Deal sourcing hours are visible before the property memo. Due diligence scope conversations are factual, not adversarial.
“Clients measure value by deals presented. They never see the 30 opportunities we evaluated to find the one worth presenting.”
— real estate advisory consultant
A live balance URL makes the sourcing funnel visible, so advisory value is measured by effort, not just output.
Frequently asked questions
How do real estate advisors structure advisory retainer agreements?
Real estate advisory retainers typically cover a monthly hour cap for deal sourcing, market analysis, portfolio strategy, and due diligence support. The retainer is separate from any transaction fee or commission — it covers the ongoing advisory relationship, not deal completion. A live balance URL makes the sourcing and research work visible as it accumulates, so clients understand the full scope of advisory capacity being consumed each month.
How do I show deal sourcing work before I present a property?

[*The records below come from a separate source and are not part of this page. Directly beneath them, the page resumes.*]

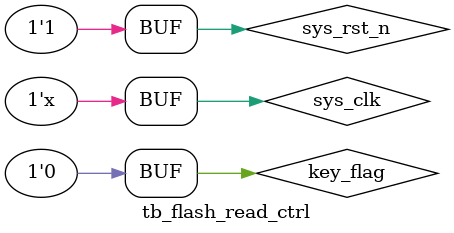
<source format=v>
`timescale 1ns/1ns
module  tb_flash_read_ctrl();

reg     sys_clk  ;
reg     sys_rst_n;
reg     key_flag ;

wire    cs_n   ;
wire    sck    ;
wire    mosi   ;
wire    miso   ;
wire    [7:0]   pi_data;
wire            pi_flag;

initial
    begin
        sys_clk = 1'b1;
        sys_rst_n   <=  1'b0;
        key_flag    <=  1'b0;
        #30
        sys_rst_n   <=  1'b1;
        #1000
        key_flag    <=  1'b1;
        #20
        key_flag    <=  1'b0;
    end

always #10 sys_clk = ~sys_clk;

defparam memory.mem_access.initfile = "initmemory.txt";
defparam flash_read_ctrl_inst.WAIT_MAX = 100;

flash_read_ctrl   flash_read_ctrl_inst
(
    .sys_clk     (sys_clk),
    .sys_rst_n   (sys_rst_n),
    .key_flag    (key_flag),
    .miso        (miso),

    .cs_n        (cs_n),
    .sck         (sck),
    .mosi        (mosi),
    .pi_data     (pi_data),
    .pi_flag     (pi_flag)
);

m25p16 memory 
(
    .c          (sck    ),
    .data_in    (mosi   ),
    .s          (cs_n   ),
    .w          (1'b1   ),
    .hold       (1'b1   ),
    .data_out   (miso)
); 

endmodule

</source>
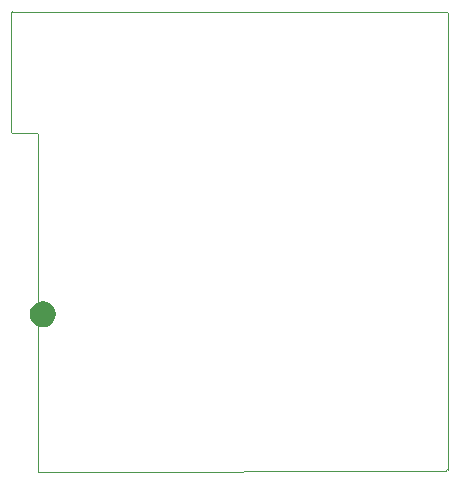
<source format=gbr>
%TF.GenerationSoftware,Altium Limited,Altium Designer,21.4.1 (30)*%
G04 Layer_Color=0*
%FSLAX45Y45*%
%MOMM*%
%TF.SameCoordinates,F4A6E2B2-E63A-418B-8CEE-B9A354165880*%
%TF.FilePolarity,Positive*%
%TF.FileFunction,Profile,NP*%
%TF.Part,Single*%
G01*
G75*
%TA.AperFunction,Profile*%
%ADD139C,0.02540*%
G36*
X-71462Y1328887D02*
Y1318053D01*
X-67235Y1296801D01*
X-58942Y1276783D01*
X-46904Y1258766D01*
X-31583Y1243445D01*
X-13566Y1231406D01*
X6452Y1223114D01*
X27704Y1218887D01*
X38538D01*
X49372D01*
X70624Y1223114D01*
X90643Y1231406D01*
X108659Y1243445D01*
X123981Y1258766D01*
X136019Y1276783D01*
X144311Y1296801D01*
X148538Y1318053D01*
Y1328887D01*
Y1339721D01*
X144311Y1360973D01*
X136019Y1380992D01*
X123981Y1399008D01*
X108659Y1414330D01*
X90643Y1426368D01*
X70624Y1434660D01*
X49372Y1438887D01*
X38538D01*
X27704D01*
X6452Y1434660D01*
X-13566Y1426368D01*
X-31583Y1414330D01*
X-46904Y1399008D01*
X-58942Y1380992D01*
X-67235Y1360973D01*
X-71462Y1339721D01*
Y1328887D01*
D01*
D02*
G37*
D139*
X3465013Y10021D02*
X3469974Y3880018D01*
D02*
G03*
X3459991Y3890027I-9982J26D01*
G01*
X-219984D01*
D02*
G03*
X-230000Y3879984I21J-10038D01*
G01*
X-230000Y2870000D01*
D02*
G03*
X-220000Y2860000I9997J-3D01*
G01*
X-9990Y2860000D01*
D02*
G02*
X-18Y2850010I4J-9967D01*
G01*
X-5000Y-10000D01*
X3454979Y-29D01*
D02*
G03*
X3465013Y10021I-29J10062D01*
G01*
%TF.MD5,d6b8e0825085bae4b68e8aa4ecbce85a*%
M02*

</source>
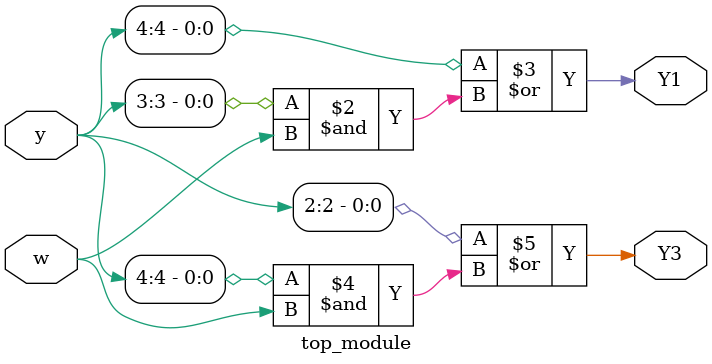
<source format=sv>
module top_module (
	input [5:0] y,
	input w,
	output Y1,
	output Y3
);

reg Y1;
reg Y3;

always @* begin
	Y1 = y[4] | y[3] & w;
	Y3 = y[2] | y[4] & w;
end

endmodule

</source>
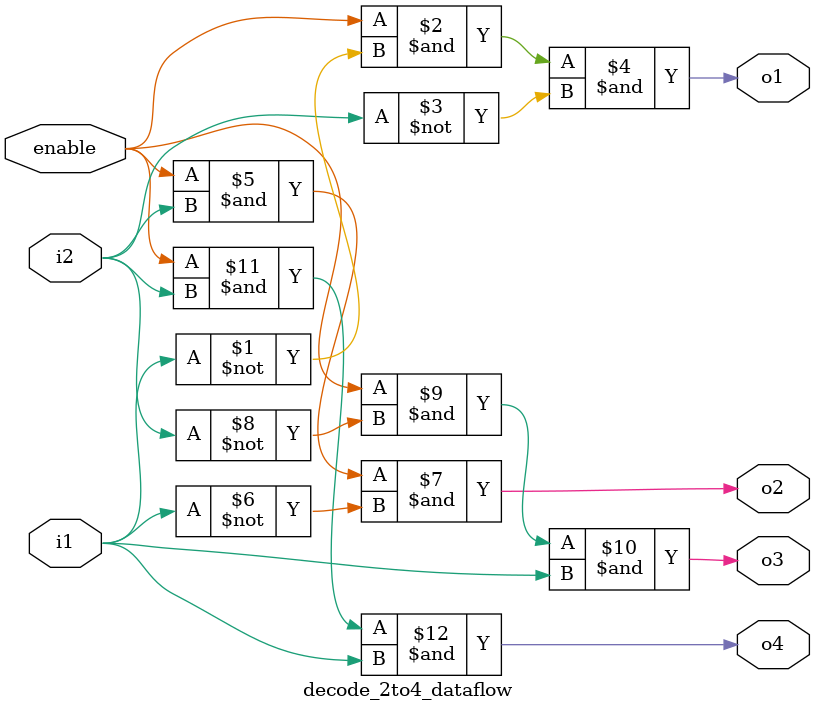
<source format=v>
`timescale 1ns / 1ps
module decode_2to4_dataflow(enable,i1,i2,o1,o2,o3,o4);
 input enable, i1, i2;
 output o1, o2, o3, o4;

 assign o1 =(enable & ~i1 & ~i2);
 assign o2 =(enable & i2 & ~i1);
 assign o3 =(enable & ~i2 & i1);
 assign o4 =(enable & i2 & i1);

endmodule

</source>
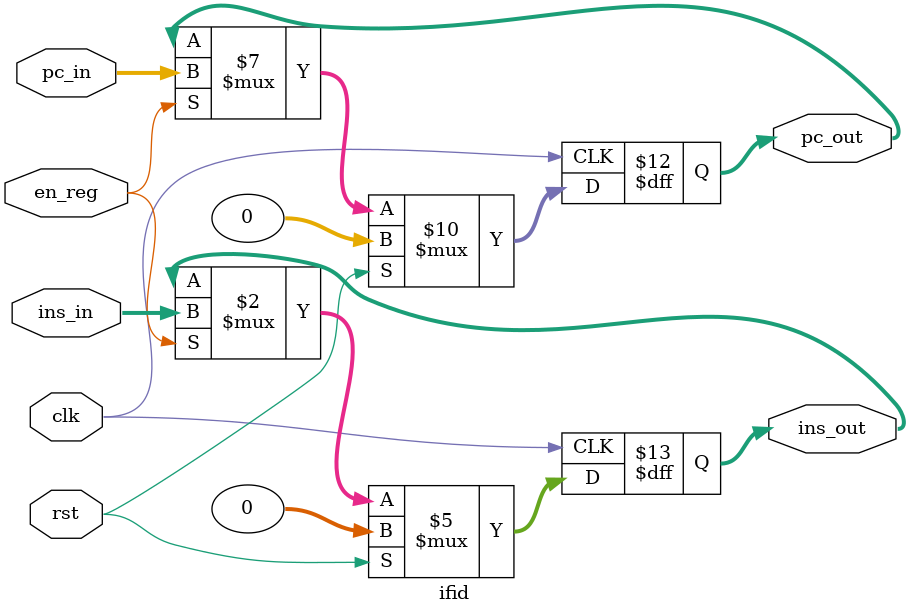
<source format=v>
module ifid ( clk, rst, en_reg, pc_out, ins_out, pc_in, ins_in );
    input clk, rst, en_reg;
    input[31:0]	pc_in, ins_in;
    output[31:0] pc_out, ins_out;
    reg [31:0] pc_out, ins_out;
   
    always @( posedge clk ) begin
        if ( rst ) begin
		pc_out  <= 32'b0;
		ins_out <= 32'b0;
	end
        else if ( en_reg ) begin
		pc_out  <= pc_in;
		ins_out <= ins_in;
	end
    end
endmodule
</source>
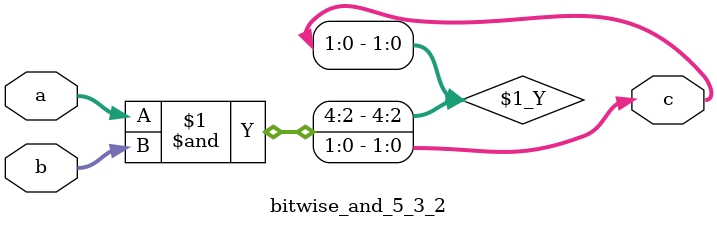
<source format=v>
module bitwise_and_5_3_2(a, b, c);
  input [4:0] a;
  input [2:0] b;
  output [1:0] c;
  assign c = a & b;
endmodule

</source>
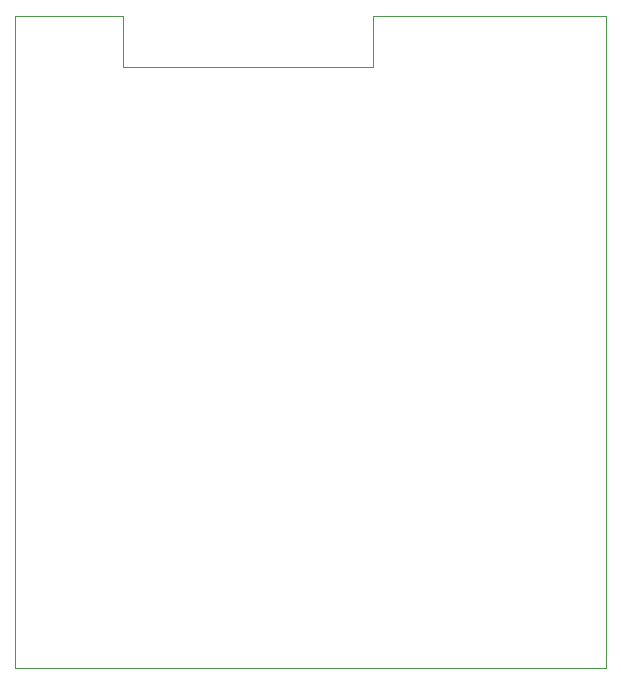
<source format=gbr>
G04 #@! TF.GenerationSoftware,KiCad,Pcbnew,(5.1.5-0-10_14)*
G04 #@! TF.CreationDate,2021-03-15T05:56:14+10:00*
G04 #@! TF.ProjectId,OH - Left Console 5 - Fuel Panel,4f48202d-204c-4656-9674-20436f6e736f,rev?*
G04 #@! TF.SameCoordinates,Original*
G04 #@! TF.FileFunction,Profile,NP*
%FSLAX46Y46*%
G04 Gerber Fmt 4.6, Leading zero omitted, Abs format (unit mm)*
G04 Created by KiCad (PCBNEW (5.1.5-0-10_14)) date 2021-03-15 05:56:14*
%MOMM*%
%LPD*%
G04 APERTURE LIST*
%ADD10C,0.050000*%
G04 APERTURE END LIST*
D10*
X145161000Y-47371000D02*
X125476000Y-47371000D01*
X104267000Y-47371000D02*
X95161000Y-47371000D01*
X104267000Y-51689000D02*
X104267000Y-47371000D01*
X125476000Y-51689000D02*
X104267000Y-51689000D01*
X125476000Y-47371000D02*
X125476000Y-51689000D01*
X145161000Y-102583000D02*
X145161000Y-47371000D01*
X95161000Y-47371000D02*
X95161000Y-102583000D01*
X95161000Y-102583000D02*
X145161000Y-102583000D01*
M02*

</source>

Deal sourcing work — market scanning, broker outreach, NDA review, preliminary CoStar/LoopNet research, initial return modeling — often consumes 20–40 hours before a single property memo is delivered. Log each activity in HourTab with enough context: “Industrial submarket analysis: 4 submarkets, 12 comps reviewed, 6h.” When the client receives a deal memo, they can see the sourcing process in the balance log behind it.
How do I handle due diligence that runs longer than the original scope?
Due diligence intensity varies 3–5x by deal type. If diligence on a specific property is running over estimate, the live balance URL is the natural reference point: “You can see we’re at 28 of 30 hours and we’re still in Phase II environmental review. Expand the cap to complete diligence, or pause and decide on the asset first?” The balance makes that conversation factual, not adversarial.
Can I track multiple properties under one client retainer?
Yes. HourTab retainers are client-level. Log entries with property-specific tags in descriptions (“[123 Industrial Pkwy] rent roll modeling, 3h”) and the client sees the full allocation across all active properties in their live balance log. For clients with separate budget owners per portfolio, create separate retainers per portfolio so each sponsor sees only their balance.